── Data to process

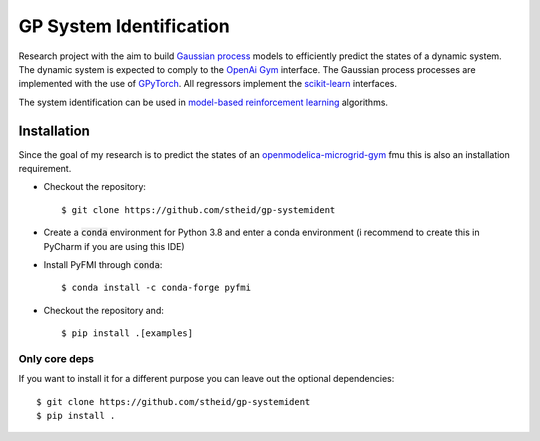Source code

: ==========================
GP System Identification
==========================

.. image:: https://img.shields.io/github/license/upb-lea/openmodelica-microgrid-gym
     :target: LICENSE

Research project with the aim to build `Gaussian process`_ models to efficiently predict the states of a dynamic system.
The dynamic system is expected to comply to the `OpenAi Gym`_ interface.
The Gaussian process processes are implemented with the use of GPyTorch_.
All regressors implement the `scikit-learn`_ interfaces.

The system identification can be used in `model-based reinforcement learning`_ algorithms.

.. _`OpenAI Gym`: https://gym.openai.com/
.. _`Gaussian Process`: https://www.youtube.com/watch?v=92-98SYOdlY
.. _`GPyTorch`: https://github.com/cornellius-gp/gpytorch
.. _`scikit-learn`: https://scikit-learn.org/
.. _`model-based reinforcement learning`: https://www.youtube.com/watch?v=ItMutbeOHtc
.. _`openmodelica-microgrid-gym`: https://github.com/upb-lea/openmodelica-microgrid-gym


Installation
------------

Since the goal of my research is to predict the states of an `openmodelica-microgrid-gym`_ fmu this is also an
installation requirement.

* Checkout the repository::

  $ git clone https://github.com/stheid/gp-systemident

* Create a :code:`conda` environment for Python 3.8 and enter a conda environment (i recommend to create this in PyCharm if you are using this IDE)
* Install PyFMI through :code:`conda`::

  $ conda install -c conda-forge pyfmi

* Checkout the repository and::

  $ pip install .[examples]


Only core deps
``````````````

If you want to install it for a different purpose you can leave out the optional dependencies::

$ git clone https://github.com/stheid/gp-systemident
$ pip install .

────

→ **Your assignment**
Output every record above exactly, leaving out the pictures.

→ **Answer for this exercise**
Source code

: ==========================
GP System Identification
==========================

.. image:: https://img.shields.io/github/license/upb-lea/openmodelica-microgrid-gym
     :target: LICENSE

Research project with the aim to build `Gaussian process`_ models to efficiently predict the states of a dynamic system.
The dynamic system is expected to comply to the `OpenAi Gym`_ interface.
The Gaussian process processes are implemented with the use of GPyTorch_.
All regressors implement the `scikit-learn`_ interfaces.

The system identification can be used in `model-based reinforcement learning`_ algorithms.

.. _`OpenAI Gym`: https://gym.openai.com/
.. _`Gaussian Process`: https://www.youtube.com/watch?v=92-98SYOdlY
.. _`GPyTorch`: https://github.com/cornellius-gp/gpytorch
.. _`scikit-learn`: https://scikit-learn.org/
.. _`model-based reinforcement learning`: https://www.youtube.com/watch?v=ItMutbeOHtc
.. _`openmodelica-microgrid-gym`: https://github.com/upb-lea/openmodelica-microgrid-gym


Installation
------------

Since the goal of my research is to predict the states of an `openmodelica-microgrid-gym`_ fmu this is also an
installation requirement.

* Checkout the repository::

  $ git clone https://github.com/stheid/gp-systemident

* Create a :code:`conda` environment for Python 3.8 and enter a conda environment (i recommend to create this in PyCharm if you are using this IDE)
* Install PyFMI through :code:`conda`::

  $ conda install -c conda-forge pyfmi

* Checkout the repository and::

  $ pip install .[examples]


Only core deps
``````````````

If you want to install it for a different purpose you can leave out the optional dependencies::

$ git clone https://github.com/stheid/gp-systemident
$ pip install .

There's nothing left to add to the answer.